EXCELLENT! You are a fly upon the wall of many corporate firms. Your words resonated with me, as well they will with others. We’ve all been in the mixmaster, the office pretending to be productive, while it is obvious to all ‘that something is just not “working'” and so we plod along. We entertain the thought that things will improve, but then there is always a rebuttal. It comes generally at review time when we are asked, “What can XYZ Corp., do to make this company better?” Oftentimes it has felt as if the managers were handed a sheet of questions to ask. The ones where they expect little comeback. During the process we will list out specifics only to receive a pat answer. When we do stand and cross the line, peacefully offering up suggestions, we are praised for bringing something to ‘light.’
I worked in the corporate world for years, on both sides of the coin. I’ve learned that middle management is caught in the twix of things. Often they feel and know to a great extent where the problems are, but are caught in the catch22 of a fix because higher management is one of two things, incompetent or uncaring. Sadly, that old mixmaster simply runs amok and the workplace drones drop like flies. We move forward, getting very serious about what we want, and even more important, what we need in an agency. We simply quit, moving on in hopes of a better environment.
Again Ash, I admire your tenacity. You’re looking right into the center of the sphere and you aren’t wearing rose-colored shades. Good work!

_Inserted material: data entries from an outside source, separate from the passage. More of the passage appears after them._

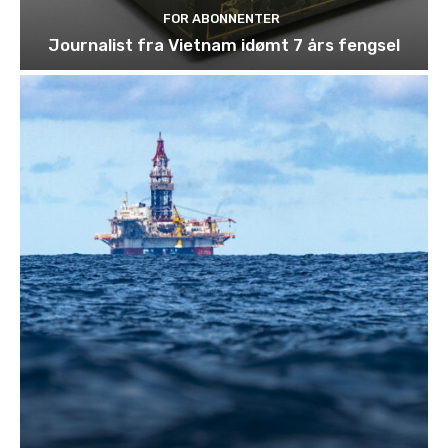
FOR ABONNENTER
Journalist fra Vietnam idømt 7 års fengsel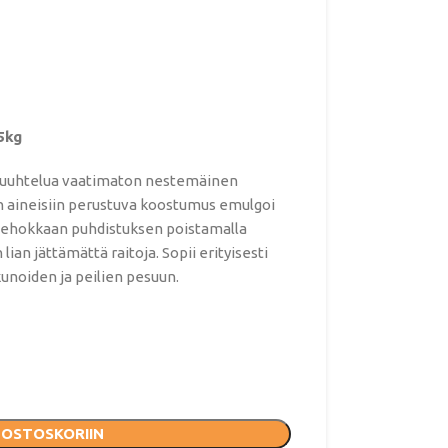
5kg
 huuhtelua vaatimaton nestemäinen
in aineisiin perustuva koostumus emulgoi
 tehokkaan puhdistuksen poistamalla
 lian jättämättä raitoja. Sopii erityisesti
kunoiden ja peilien pesuun.
 OSTOSKORIIN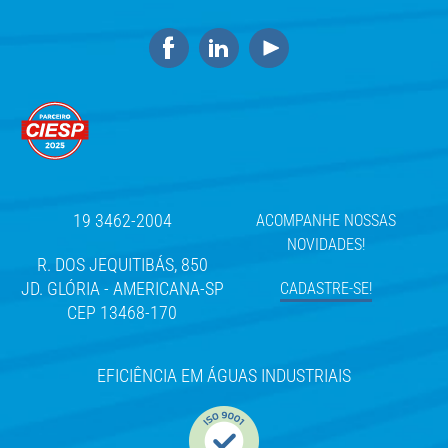
19 3462-2004
ACOMPANHE NOSSAS
NOVIDADES!
R. DOS JEQUITIBÁS, 850
JD. GLÓRIA - AMERICANA-SP
CADASTRE-SE!
CEP 13468-170
EFICIÊNCIA EM ÁGUAS INDUSTRIAIS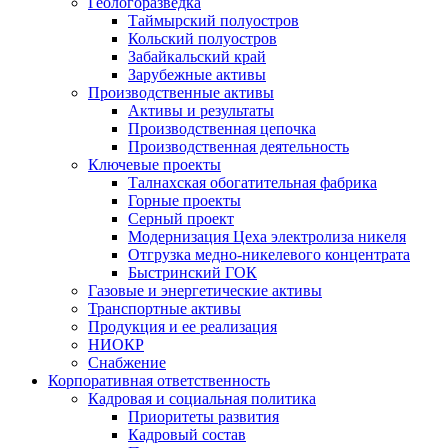
Геологоразведка
Таймырский полуостров
Кольский полуостров
Забайкальский край
Зарубежные активы
Производственные активы
Активы и результаты
Производственная цепочка
Производственная деятельность
Ключевые проекты
Талнахская обогатительная фабрика
Горные проекты
Серный проект
Модернизация Цеха электролиза никеля
Отгрузка медно-никелевого концентрата
Быстринский ГОК
Газовые и энергетические активы
Транспортные активы
Продукция и ее реализация
НИОКР
Снабжение
Корпоративная ответственность
Кадровая и социальная политика
Приоритеты развития
Кадровый состав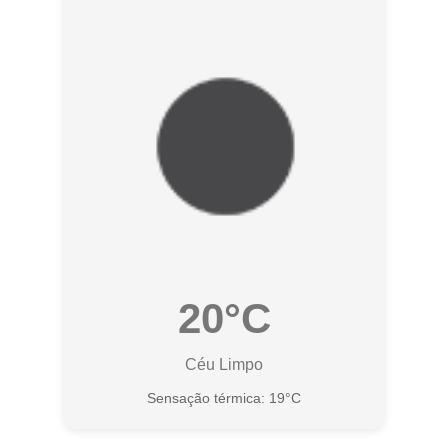
20°C
Céu Limpo
Sensação térmica: 19°C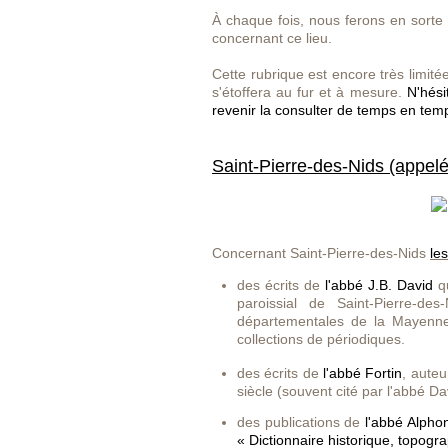
À chaque fois, nous ferons en sorte 
concernant ce lieu.
Cette rubrique est encore très limité
s'étoffera au fur et à mesure.
N'hési
revenir la consulter de temps en temp
Saint-Pierre-des-Nids (appelé
Concernant Saint-Pierre-des-Nids
le
des écrits de
l'abbé J.B. David
q
paroissial de Saint-Pierre-d
départementales de la Mayenne,
collections de périodiques.
des écrits de
l'abbé Fortin
, aute
siècle
(souvent cité par l'abbé Da
des publications
de
l'abbé Alpho
«
Dictionnaire historique, topog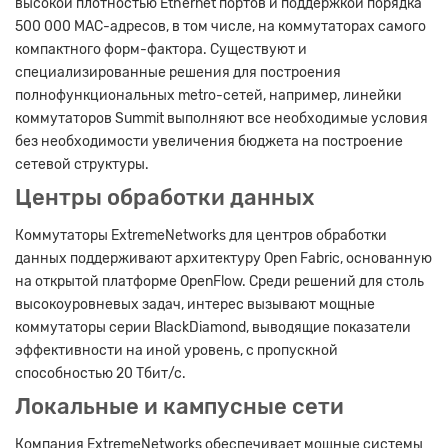
высокой плотностью Ethernet портов и поддержкой порядка
500 000 MAC-адресов, в том числе, на коммутаторах самого
компактного форм-фактора. Существуют и
специализированные решения для построения
полнофункциональных metro-сетей, например, линейки
коммутаторов Summit выполняют все необходимые условия
без необходимости увеличения бюджета на построение
сетевой структуры.
Центры обработки данных
Коммутаторы ExtremeNetworks для центров обработки
данных поддерживают архитектуру Open Fabric, основанную
на открытой платформе OpenFlow. Среди решений для столь
высокоуровневых задач, интерес вызывают мощные
коммутаторы серии BlackDiamond, выводящие показатели
эффективности на иной уровень, с пропускной
способностью 20 Тбит/с.
Локальные и кампусные сети
Компания ExtremeNetworks обеспечивает мощные системы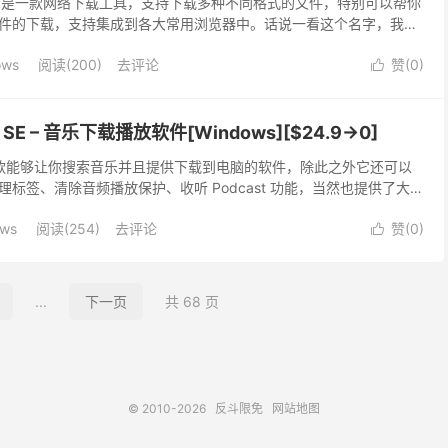
Manager 是一款网络下载工具，支持下载多种不同格式的文件，特别可以帮你
件的下载，支持集成到各大常用浏览器中。话说一看这个名字，我还
。
ows
阅读(200)
去评论
赞(
0
)

26 SE – 音乐下载播放软件[Windows][$24.9→0]
026 是一款能够让你搜索音乐并且提供下载到电脑的软件，除此之外它还可以
标签、清除音频播放保护、收听 Podcast 功能，当然也提供了大量
ows
阅读(254)
去评论
赞(
0
)

...
下一页
共 68 页
© 2010-2026
反斗限免
网站地图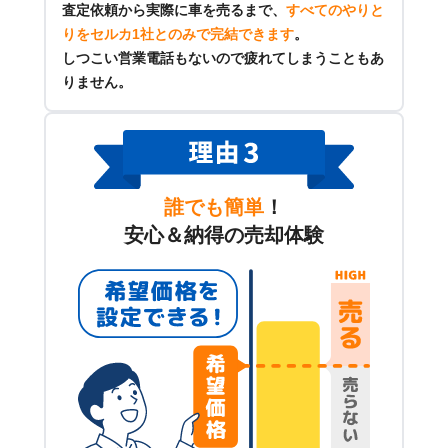
査定依頼から実際に車を売るまで、
すべてのやりと
りをセルカ1社とのみで完結できます
。
しつこい営業電話もないので疲れてしまうこともあ
りません。
誰でも簡単
！
安心＆納得の売却体験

You hit on a really important point, here (several of them, in fact!). I have to admit, I would really hate to be in middle-management. They get stuck taking crap from both sides and dealing out solutions that aren’t tenable for either side (which often isn’t their fault: they’re told, “You can spend this much,” and they have to do what they can with it).
There are some people who really have a gift for making the best of that, and I admire them … but wow, even theirs is a tough and often thankless job. I don’t think I could do it (it’s one of those things: were I to find myself in that position, I’d make the best of it, but I think I’d be terrible at it and would implode in a matter of days).
Very important insights, here. Thank you for your added perspective.